Child nutrition programs

 

This federal program is aimed to help guarantee that children in the United States have proper access to nutritious food. The program offers meals in a variety of manners including the provision of food in schools, summer programs, childcare homes, and after school programs. The brief description of the components of this program includes;

 

  1. National School Lunch Program (NSLP)

The NSLP is a federally funded meal program working in public, not for profit private schools and childcare institutions providing nutritionally balanced, low-cost or free lunches to children each school day since 1946.

  1. School Breakfast Program (SBP)

This program offers reimbursement to states to provide nonprofit breakfast programs in schools and residential childcare institutions. The Food and Nutrition Service (FNS), States and local food authorities manage this program at respective levels.

  1. Special Milk Program (SMP) 

This program supply milk to children in schools and childcare institutions who do not participate in other federal meal assistance programs. The schools are reimbursed for the milk they provide to children especially pre-kindergarten and kindergarten programs where kids do not have the right to use to the school meal programs.

  1. Child and Adult Care Food Program (CACFP)

This program also provides reimbursements for food to entitled children & adults, registered for assistance at different participating childcare centers, day-care homes, and adult daycare centers. Under this program, the centers are reimbursed for food offered in afterschool care programs, children residing in emergency shelters, seniors above 60 years or disabled.

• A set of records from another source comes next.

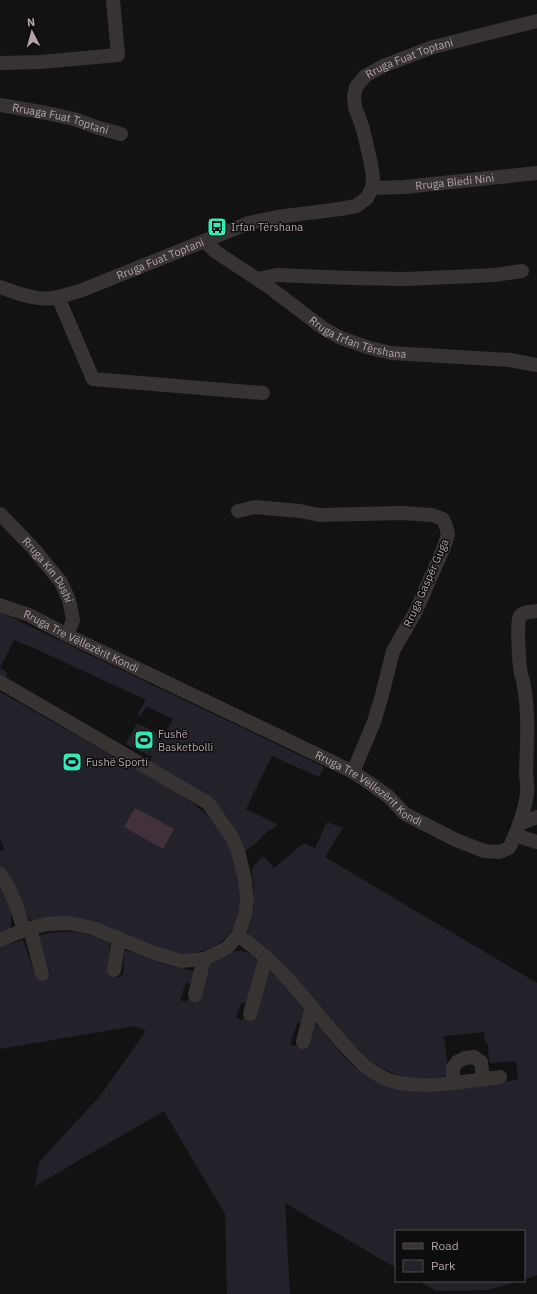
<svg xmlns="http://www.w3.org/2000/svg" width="537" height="1294" viewBox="0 0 537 1294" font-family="'IBM Plex Sans',sans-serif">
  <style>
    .green { fill: #23222b }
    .water { fill: #42313a }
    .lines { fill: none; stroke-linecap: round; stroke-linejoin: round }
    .minor { stroke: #383333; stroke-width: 14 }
    .labels { text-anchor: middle; stroke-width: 3; stroke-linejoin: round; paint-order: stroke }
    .street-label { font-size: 11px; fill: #b3a4a8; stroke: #0e0d0d }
    .poi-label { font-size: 11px; fill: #b3a4a8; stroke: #0e0d0d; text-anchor: start }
  </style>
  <rect width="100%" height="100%" fill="#131212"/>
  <path class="green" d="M0 612 324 767 319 777 272 756 246 809 277 824C275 829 271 829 267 832 260 838 254 847 245 851L229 823 149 763 173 719 146 706 141 716 137 715 146 700 38 650 14 640 0 668 8 673 4 680 0 677Z
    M0 692 173 790C193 803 206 811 221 831 225 837 229 844 232 850 234 854 234 860 235 865 240 885 244 918 228 935 217 948 201 952 184 954L33 922 28 917 0 867V851L4 849 0 838Z
    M137 723 163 736 152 757 126 744Z
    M327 822 343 828 325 857 537 983V1275L524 1280V1231H396V1268L285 1203 290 1294H227L225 1214 164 1111 35 1186 39 1162 100 1096 146 1031 134 1026 0 1049V947L23 940 37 980 48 977 47 975 50 974 39 937 40 935C64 929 88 931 110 943L108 969 109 976 120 977 121 975H123L124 953 125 950 166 965 194 971 193 982 188 984 186 982 180 1000 186 1002 187 999 196 1002C200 991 203 972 210 964 212 961 217 959 220 957 238 949 244 948 259 961L246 1003H241L236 1018 242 1020 243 1018 252 1020 269 971 285 985 305 1009 304 1021 297 1023 290 1045 296 1046 312 1025 316 1024 345 1058 354 1067 375 1080 452 1088 518 1080 516 1061 489 1063 488 1045 485 1041 484 1032 444 1036 448 1070 447 1073 444 1076 436 1077H410L398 1075 383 1069 361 1055 249 935 247 929 251 920 254 906V885L252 874 253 867 262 857 266 858 274 868 304 843 315 848Z
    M0 887C8 899 14 915 10 929L0 933Z
    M419 1281H520L487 1290 436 1291Z"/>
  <path class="water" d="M135 808 174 829 163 849 124 827Z"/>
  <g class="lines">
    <g class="minor">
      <path d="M0 63 40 62 118 55 113 0"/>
      <path id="s1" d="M0 105 47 113 74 119 99 128 121 134"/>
      <path id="s2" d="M372 188 404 187 537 173"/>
      <path id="s3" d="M204 241 216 252 269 287 323 328 341 338 370 348 391 353 510 360 537 365"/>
      <path d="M257 279 277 275 352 278 406 279 495 275 522 271"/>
      <path id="s4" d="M0 287C14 292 37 301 53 298 62 297 71 293 80 291L249 223 277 217 340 209 356 206 367 198 372 188 373 177 371 164 363 129 355 107 354 96 356 87 365 76 383 66 433 47 537 21"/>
      <path d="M58 297 93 379 263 393"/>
      <path d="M238 511 255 507 300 511 319 515 403 513 432 515 443 519 446 526 448 534 444 547 416 611 393 651 382 695 374 722 353 772"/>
      <path id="s5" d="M0 514 33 548 61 582 69 600 73 620 67 635"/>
      <path id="s6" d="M0 605 29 615 67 635 312 752 353 772 371 784 389 797 405 814 456 840 484 851 499 852 509 848C517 833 525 810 527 793 528 786 526 779 526 772 527 743 529 714 524 686 524 682 522 678 521 674 519 663 517 629 519 619 521 611 530 612 537 611"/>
      <path d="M0 682 208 803 232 837 238 851 245 880 247 899 245 915 238 935 227 948 204 959 181 961 154 953 93 928 68 923 47 924 24 930 0 940"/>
      <path d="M519 824 537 817"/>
      <path d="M515 835 537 842"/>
      <path d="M0 874C12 890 18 911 24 930"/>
      <path d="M30 928 42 974"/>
      <path d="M238 935C257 949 272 962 288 979 303 996 317 1013 331 1030 350 1052 370 1078 400 1083 433 1088 468 1081 500 1077"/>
      <path d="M114 970 119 938"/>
      <path d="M195 995 204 959"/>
      <path d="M250 1014 266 957"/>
      <path d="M303 1042 312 1007"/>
      <path d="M453 1082V1068L457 1062 465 1058 474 1057 481 1062 483 1079"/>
    </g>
  </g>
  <defs>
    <symbol id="bus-square" viewBox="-11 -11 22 22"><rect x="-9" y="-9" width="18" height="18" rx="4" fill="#32ebb7" stroke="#0e0d0d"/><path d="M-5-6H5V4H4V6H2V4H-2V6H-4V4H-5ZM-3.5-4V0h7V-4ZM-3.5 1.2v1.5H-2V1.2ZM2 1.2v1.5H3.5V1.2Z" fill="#111"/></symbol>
    <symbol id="stadium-square" viewBox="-11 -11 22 22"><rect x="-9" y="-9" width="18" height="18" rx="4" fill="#32ebb7" stroke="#0e0d0d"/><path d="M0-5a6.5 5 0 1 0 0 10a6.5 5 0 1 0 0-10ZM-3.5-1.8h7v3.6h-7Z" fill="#111"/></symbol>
  </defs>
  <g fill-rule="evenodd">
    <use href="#bus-square" x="206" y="216" width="22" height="22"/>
    <use href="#stadium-square" x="133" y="729" width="22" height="22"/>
    <use href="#stadium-square" x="61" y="751" width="22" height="22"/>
  </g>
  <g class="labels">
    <g class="street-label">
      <text dy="4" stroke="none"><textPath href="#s4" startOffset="564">Rruga Fuat Toptani</textPath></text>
      <text dy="4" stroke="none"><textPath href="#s1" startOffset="62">Rruaga Fuat Toptani</textPath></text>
      <text dy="4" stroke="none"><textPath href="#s2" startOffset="83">Rruga Bledi Nini</textPath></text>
      <text dy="4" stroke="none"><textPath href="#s4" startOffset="169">Rruga Fuat Toptani</textPath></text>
      <text dy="4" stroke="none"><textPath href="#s3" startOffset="184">Rruga Irfan Tërshana</textPath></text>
      <text dy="4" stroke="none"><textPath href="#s5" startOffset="74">Rruga Kin Dushi</textPath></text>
      <text transform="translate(426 583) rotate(-66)" y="4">Rruga Gaspër Guga</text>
      <text dy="4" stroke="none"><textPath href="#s6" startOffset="89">Rruga Tre Vëllezërit Kondi</textPath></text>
      <text dy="4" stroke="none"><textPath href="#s6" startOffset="413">Rruga Tre Vëllezërit Kondi</textPath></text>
    </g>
    <g class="poi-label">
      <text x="231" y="231">Irfan Tërshana</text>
      <text x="158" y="738">Fushë<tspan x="158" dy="13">Basketbolli</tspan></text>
      <text x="86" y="766">Fushë Sporti</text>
    </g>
  </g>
  <rect x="395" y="1230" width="130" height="52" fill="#0e0d0d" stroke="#50494b"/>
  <rect x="403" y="1243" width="20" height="6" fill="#383333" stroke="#50494b"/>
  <text x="431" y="1250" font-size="12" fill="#b3a4a8">Road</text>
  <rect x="403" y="1260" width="20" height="12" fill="#23222b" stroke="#50494b"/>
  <text x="431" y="1270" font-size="12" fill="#b3a4a8">Park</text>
  <g transform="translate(32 32) rotate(354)" stroke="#0e0d0d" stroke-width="3" paint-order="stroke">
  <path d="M0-3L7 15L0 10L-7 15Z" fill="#b3a4a8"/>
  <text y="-6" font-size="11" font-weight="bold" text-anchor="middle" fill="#b3a4a8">N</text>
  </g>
</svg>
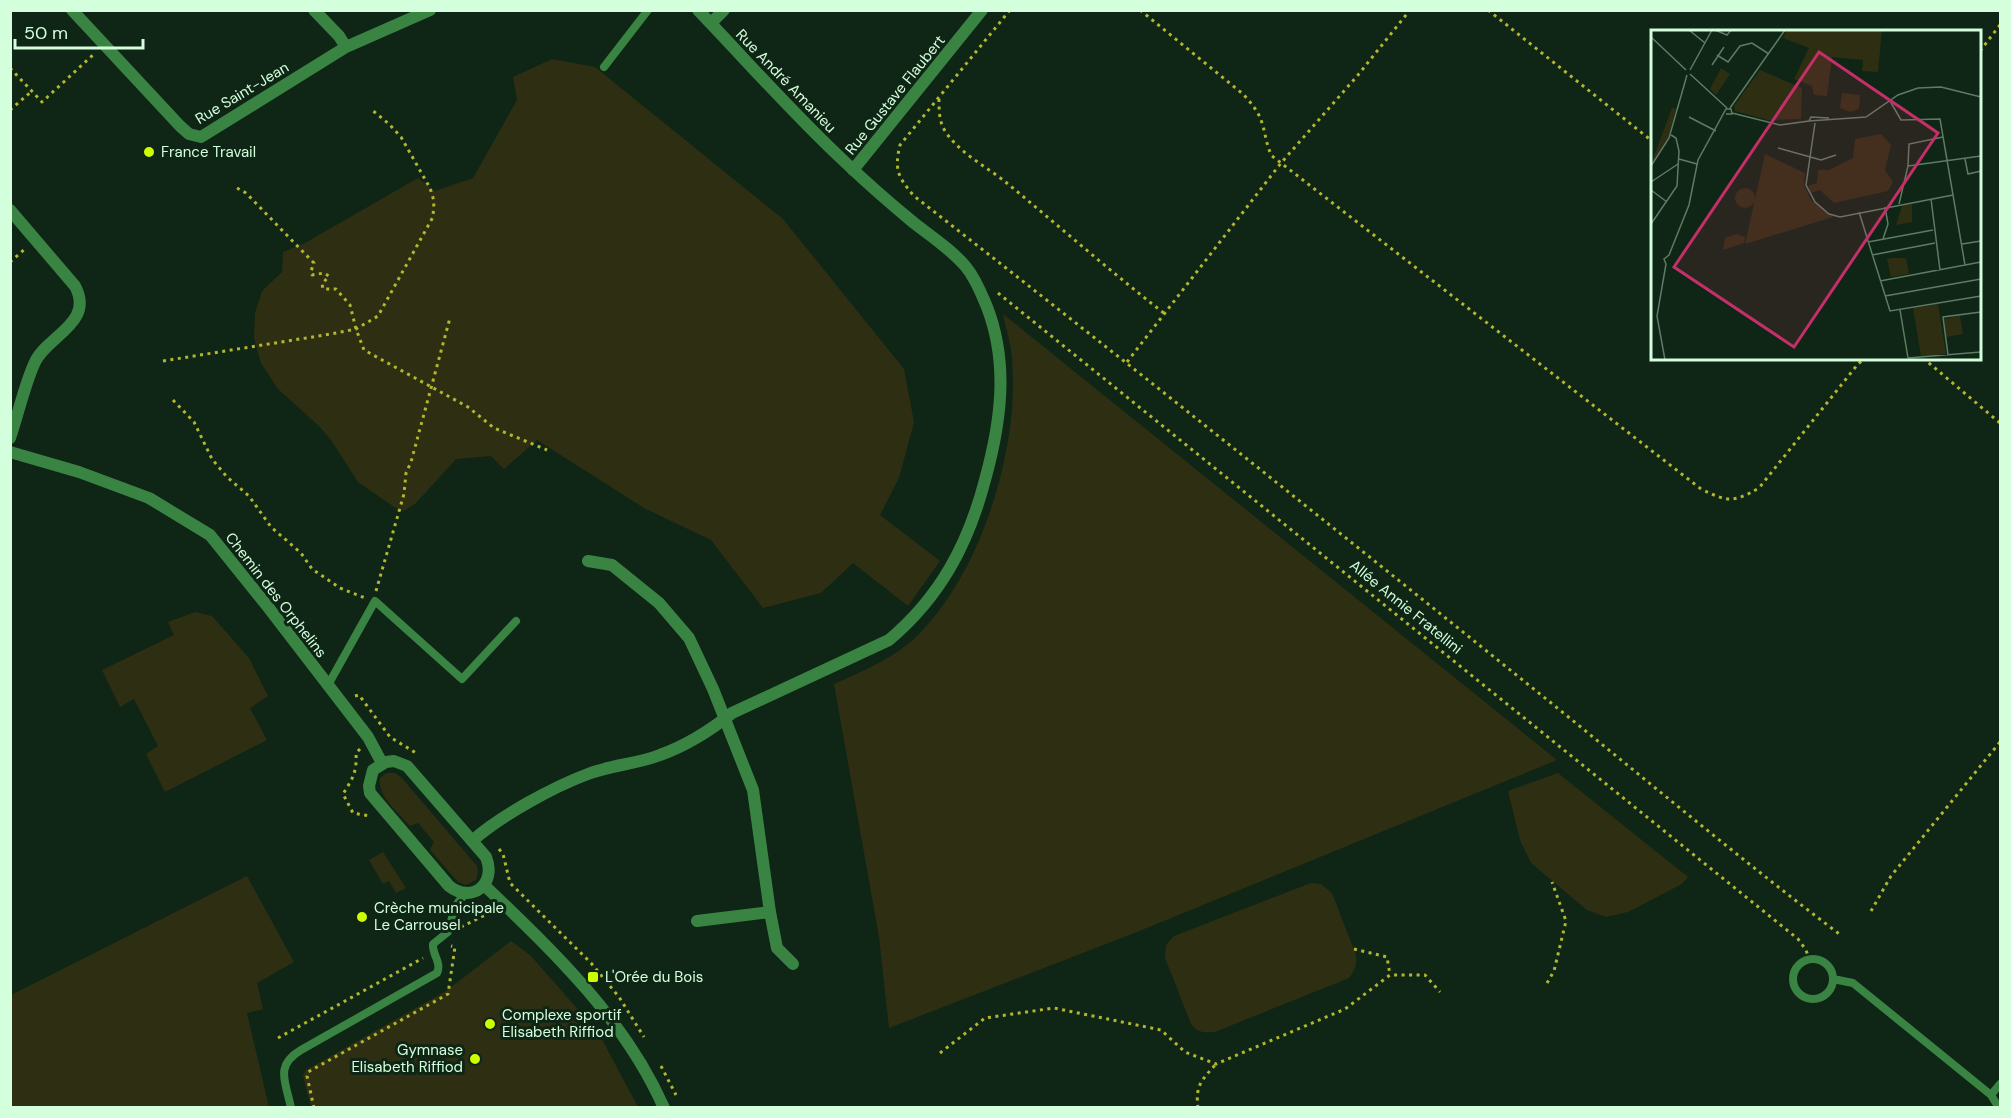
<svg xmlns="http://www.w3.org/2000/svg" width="2011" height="1118" viewBox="0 0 2011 1118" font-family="'DM Sans',sans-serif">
<rect width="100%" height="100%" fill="#0f2515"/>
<path fill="#2e2f12" d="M 552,59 L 595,67 L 783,219 L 904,369 L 914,422 L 899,478 L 880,515 L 940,561 L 908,606 L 853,563 L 821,593 L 763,608 L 711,540 L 644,508 L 537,440 L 504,469 L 491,456 L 456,459 L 416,503 L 404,511 L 394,507 L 358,482 L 331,440 L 320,427 L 278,389 L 261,363 L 254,338 L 255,313 L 262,291 L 282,272 L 283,252 L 305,243 L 418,178 L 435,191 L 473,178 L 517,100 L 513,77 Z
M 1003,314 L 1557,760 L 1132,934 L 889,1028 L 879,937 L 834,684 C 863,671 893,659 917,636 C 981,573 1020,448 1012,359 C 1011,344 1006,329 1003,314 Z
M 195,612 L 212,616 L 249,658 L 268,696 L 250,708 L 267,740 L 165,792 L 146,754 L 158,746 L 134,699 L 120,707 L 102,670 L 174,635 L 168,622 Z
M 386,773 L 395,773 L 401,777 L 477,866 L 478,872 L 476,880 L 466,885 L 458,882 L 430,850 L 434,842 L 418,823 L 410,826 C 399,813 377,796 380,778 Z
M 1558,773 L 1688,877 L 1682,884 L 1628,912 L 1606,917 L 1587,910 L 1531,863 L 1520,840 L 1508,791 Z
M 383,852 L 406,888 L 396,893 L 389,881 L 383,884 L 369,860 Z
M 247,876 L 294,962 L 257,983 L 263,1009 L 247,1013 L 269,1107 L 11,1107 L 11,995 Z
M 1311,883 L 1321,884 L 1332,893 L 1356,955 C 1357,964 1355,970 1349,978 L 1215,1032 C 1204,1033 1198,1033 1191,1024 L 1165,958 L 1166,945 L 1174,936 Z
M 511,941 L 530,955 L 598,1032 L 638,1107 L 311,1107 L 303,1076 L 306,1070 L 446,991 Z"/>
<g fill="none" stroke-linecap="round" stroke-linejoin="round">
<path stroke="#b3b72f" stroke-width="3" stroke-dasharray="3 4.5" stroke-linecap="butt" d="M 1010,10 L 900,145 C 894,170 898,177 914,196 C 1123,359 1329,524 1535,690 C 1637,772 1737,857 1842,936
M 1140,10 L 1243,94 C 1251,103 1259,112 1262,123 C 1266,135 1266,145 1272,156 L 1701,489 C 1728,502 1733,503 1759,488 L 1858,364 L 1865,358
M 1488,10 L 1652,141
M 1980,51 L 2000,25
M 10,68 L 42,102 L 95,53
M 939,99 C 939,112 939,123 947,134 C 962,155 989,168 1008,184 C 1060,227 1111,272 1165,314
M 10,110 L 32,91
M 237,188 L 246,193 L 310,259 L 314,263 L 311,271 L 312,275 L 324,273 L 329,276 L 322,284 L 323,289 L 336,289 L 350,305 L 356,329 L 364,350 L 468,407 L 494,428 L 547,450
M 10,262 L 25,249
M 998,293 L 1798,939 L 1806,950 L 1809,959
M 1923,358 L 2000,423
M 163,361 L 331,334 L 356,329 L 378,316 L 433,217 L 434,201 L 430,188 L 401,137 L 389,124 L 372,110
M 1127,362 L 1281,163 L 1358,75 L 1410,10
M 173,400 L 194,422 L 212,459 L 227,477 L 249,496 L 271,527 L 301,553 L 312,569 L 340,588 L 365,598
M 376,591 L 404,494 L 406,473 L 411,462 L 450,318
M 355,696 L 359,695 L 390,737 L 416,753
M 360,749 L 356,753 C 357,772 353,778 343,794 L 353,813 L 370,816
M 499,849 L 503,854 L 510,883 L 591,963 L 619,997 L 644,1037
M 1871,911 L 1891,876 L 2000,742
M 461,927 L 487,914 L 491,910
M 1354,949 L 1387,957 L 1390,975
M 1547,983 L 1554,971 L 1566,921 L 1552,882
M 278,1038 L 423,958
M 940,1053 L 985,1018 L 1054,1008 L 1161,1030 L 1185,1052 L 1216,1064 L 1345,1009 L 1390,975 L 1425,975 L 1440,992
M 661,1066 L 676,1095
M 314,1108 L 307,1076 L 308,1072 L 448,994 L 455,947 L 451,946
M 1198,1108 C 1195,1085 1202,1080 1216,1064"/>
<path stroke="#3a8443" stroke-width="8" d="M 604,67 L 648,10
M 328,685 L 375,601 L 462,679 L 516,621
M1793 979a20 20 0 1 1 40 0a20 20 0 1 1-40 0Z
M 1833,979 L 1853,983 L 1991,1095 L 1999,1108
M 1991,1095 L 2000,1084
M 291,1108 C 286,1082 274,1066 301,1050 L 437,973 C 442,962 432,955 433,944 L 448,932 C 453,917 453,902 468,893"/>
<path stroke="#3a8443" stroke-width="12" d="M 72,10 L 180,126 L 189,134 L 201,137 L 346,47 L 430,10
M 314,10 L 339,36 L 346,47
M 711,23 L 724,10
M 853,170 L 982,10
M 10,210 L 75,286 C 95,323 47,336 35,362 C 25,383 18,415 10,438
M 588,561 L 612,565 L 659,603 L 689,638 L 713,689 L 753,790 L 770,912 L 777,948 L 793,964
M 472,841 C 500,816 553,787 588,774 C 611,765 637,764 660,755 C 685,746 711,730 732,713 L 889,640 C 940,597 968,545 985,480 C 1001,422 1009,364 987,307 C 981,293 976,279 966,267 C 952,250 932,237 914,223 C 891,204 868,184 846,163 C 794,115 747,61 698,10
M 697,921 L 770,912"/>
<path stroke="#3a8443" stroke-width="12" d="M 10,452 L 79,472 L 149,498 L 210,535 L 268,607 L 368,737 L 382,763
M 394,761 L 407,766 L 486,857 C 497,884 472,904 449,886 L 370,793 L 369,786 L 373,770 L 386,762 Z
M 484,885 C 553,951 625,1019 664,1108"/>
</g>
<g fill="#cdfe00" stroke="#0f2515" stroke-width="2">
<circle cx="149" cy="152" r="6"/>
<circle cx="362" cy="917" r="6"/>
<rect x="587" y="971" width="12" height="12" rx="3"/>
<circle cx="490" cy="1024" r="6"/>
<circle cx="475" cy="1059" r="6"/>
</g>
<g text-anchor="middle" stroke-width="6" stroke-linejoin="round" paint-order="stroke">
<g font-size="15" fill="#d3ffdc" stroke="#0f2515">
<text transform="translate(786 81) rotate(46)" y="5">Rue André Amanieu</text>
<text transform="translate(242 93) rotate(-31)" y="5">Rue Saint-Jean</text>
<text transform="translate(895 95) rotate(-51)" y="5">Rue Gustave Flaubert</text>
<text transform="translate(276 595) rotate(52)" y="5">Chemin des Orphelins</text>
<text transform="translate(1406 607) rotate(39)" y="5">Allée Annie Fratellini</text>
</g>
<g font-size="15" fill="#d3ffdc" stroke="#0f2515" text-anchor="start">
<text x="161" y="157">France Travail</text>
<text x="374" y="913">Crèche municipale<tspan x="374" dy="17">Le Carrousel</tspan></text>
<text x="605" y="982">L'Orée du Bois</text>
<text x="502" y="1020">Complexe sportif<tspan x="502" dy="17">Elisabeth Riffiod</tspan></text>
<text x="463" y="1055" text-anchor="end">Gymnase<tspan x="463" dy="17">Elisabeth Riffiod</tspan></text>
</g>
</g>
<g transform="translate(1651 30)">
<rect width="330" height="330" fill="#0f2515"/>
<path d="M 136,0 L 231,0 L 227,42 L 211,41 L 212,30 L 181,27 L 176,66 L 163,65 L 161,56 L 143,49 L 158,18 L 132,8 ZM 70,38 L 79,44 L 65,65 L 59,59 ZM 109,40 L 151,58 L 150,89 L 117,90 L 84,81 L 83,76 ZM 191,63 L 209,65 L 208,79 L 199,82 L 189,78 ZM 21,78 L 25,79 L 17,108 L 0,134 ZM 230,104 L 240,115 L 234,140 L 242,152 L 237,161 L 183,173 L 169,160 L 160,163 L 157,156 L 166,153 L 167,140 L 178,140 L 202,128 L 204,109 ZM 114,124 L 154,143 L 153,155 L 160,170 L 182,187 L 94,214 ZM84 168a10 10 0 1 1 20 0a10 10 0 1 1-20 0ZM 261,174 L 261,192 L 245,195 L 251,176 ZM 85,204 L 94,207 L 93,213 L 72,220 L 74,208 ZM 240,228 L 255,228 L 258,244 L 240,247 L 236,229 ZM 287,274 L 295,324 L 270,326 L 262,278 ZM 309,286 L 312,304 L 295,307 L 293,289 Z" fill="#2e2f12"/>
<path fill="none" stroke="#5d7c65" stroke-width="1.5" d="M 38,0 L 54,13M 64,0 L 76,5 L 80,0M 0,7 L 35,40M 66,25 L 77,32 L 89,16 L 101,13 L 118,24M 61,35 L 73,17M 39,40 L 61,0M 39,44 L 76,78M 239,71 L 250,90 L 289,89 L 314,235M 79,78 L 134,0M 81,83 L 129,95 L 158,91 L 160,87 L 178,88M 38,87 L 65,101M 158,91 L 215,87 L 247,65 L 267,58 L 290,57 L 330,67M 164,93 L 155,155 L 164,172 L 178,184 L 189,187 L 302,165M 127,118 L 170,130 L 185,125M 28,129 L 46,134M 314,129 L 317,144 L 330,141M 0,136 L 18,108 L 36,45M 257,136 L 330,126M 0,152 L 27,134M 0,160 L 16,172M 280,169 L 289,240M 248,174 L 257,136 L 258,114 L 292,107M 208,182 L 239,281 L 330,266M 0,194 L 26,156 L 28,121 L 25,108 L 20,105M 232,209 L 237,194 L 234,177M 217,212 L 282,200M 311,214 L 330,211M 221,225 L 284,213M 229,251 L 330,232M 234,266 L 330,249M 249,280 L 257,328M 297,325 L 292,287 L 330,282M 257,328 L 330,322M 14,330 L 6,286 L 15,234 L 13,229 L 18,225 L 38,175 L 47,130 L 75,79 L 80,79 L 81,84 L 75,84"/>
<path fill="#c42f68" fill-opacity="0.15" stroke="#c42f68" stroke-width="3" d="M 168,22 L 287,103 L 143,317 L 23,237 Z"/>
<rect width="330" height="330" fill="none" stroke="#d3ffdc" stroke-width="3"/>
</g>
<rect width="2011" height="1118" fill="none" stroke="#d3ffdc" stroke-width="24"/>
<path d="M15 39v9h128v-9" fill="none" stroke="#d3ffdc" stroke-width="3"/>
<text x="24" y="39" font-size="18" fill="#d3ffdc" stroke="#0f2515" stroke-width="4.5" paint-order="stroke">50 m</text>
</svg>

  1. Summer Food Service Program (SFSP)

This program is funded and managed by the federal government pays back operators who provide free meals and snacks to children and teens in low-income localities.

  1. Team Nutrition (TN)

This is again a USDA endeavor to assist the child nutrition programs through technical assistance for foodservice, diet education for children, their care-providers, school and community support.

  1. Office Community Food Systems (OCSF)

The Office of Community Food Systems supports program operators incorporate local foods in the programs as mentioned earlier. Additionally, OCFS staff also coordinates with tribal communities to answer to their desire to better include traditional foods into our meal programs through the provision of funding, technical assistance, and research.

Eligibility criterion 2019-20

In March 2019 the USDA food and Nutritious Service announce the eligibility criterion for the Child Nutritious Program known as the Income Eligibility Guidelines. These are used to verify the qualification of the applicants for free and subsidized price meals and free milk from July 1, 2019, through June 30, 2020.

 

These guidelines are supposed to be used by institutions and other services participating in the different components of the Child Nutritious Program. The eligibility guidelines are adjusted on an annual basis and required by section 9 of the Richard B. Russell National School Lunch Act to align with the changing Consumer Price Index.

 

This current notice of adjustments in the eligibility requirements has been decided to be not significant and was not evaluated by the Office of Management and Budget. The related programs are listed in the Assistance Listings and are subject to the provisions of Executive Order, which needs intergovernmental coordination with officials at the local and state level.

 

These given eligibility guidelines are developed following the Federal income poverty guidelines with family size as a major basis in harmony with appropriate program rules.

 

What is Income

 

For the school program, as it is formally known, the Food and Nutrition Service’s eligibility manual defines ‘Income’ as the earning before any form of deduction i.e. income taxes, Social Security taxes, insurance premiums, contributions in charity, etc.

It includes;

  1. Wages, salary, commissions or fees;
  2. Income from farm & nonfarm self-employment;
  • Social Security payments;
  1. Bonus or profit on savings or bonds including income from trusts;
  2. Rental income;
  3. public support or welfare payments including unemployment assistance:
  • retirement pension payments;
  • child support payments;
  1. Private donations from persons not included in the household;
  2. net royalties; and

 

It is important to mention that “Income”, here, does not include any cash or benefits obtained under any program administered through Federal government, that are barred from consideration as income by any legal exclusion.

 

On top of this, the price of food or milk to children shall not be taken as income to their households for other benefit programs.

 

Income Eligibility

The following are the Income Eligibility conditions for the families to qualify for the Child Nutrition program for the period starting from July 2019 to June 2020. The Department’s guidelines for this federal assistance for children were calculated by multiplying last year’s minimum wages with income poverty guidelines by 1.30 and 1.85, respectively, and by rounding the sum upward to the next whole dollar.

This notice reflects only the annual Federal poverty guidelines issued by the Department of Health and Human Services (DHHS) as the monthly and weekly guidelines are not used to establish income eligibility.

These are rather calculated based on the following formulas:

  • For monthly income Annual income is divided by 12;
  • Bimonthly income is worked out by dividing annual income by 24;
  • Weekly income is figured by dividing annual income by 52.

 

The numbers reflected in these adjusted guidelines are for a family of four in the 48 contiguous States, the District of Columbia, Guam and the territories represent an increase of 2.6 percent over last year’s level for a family of the same size.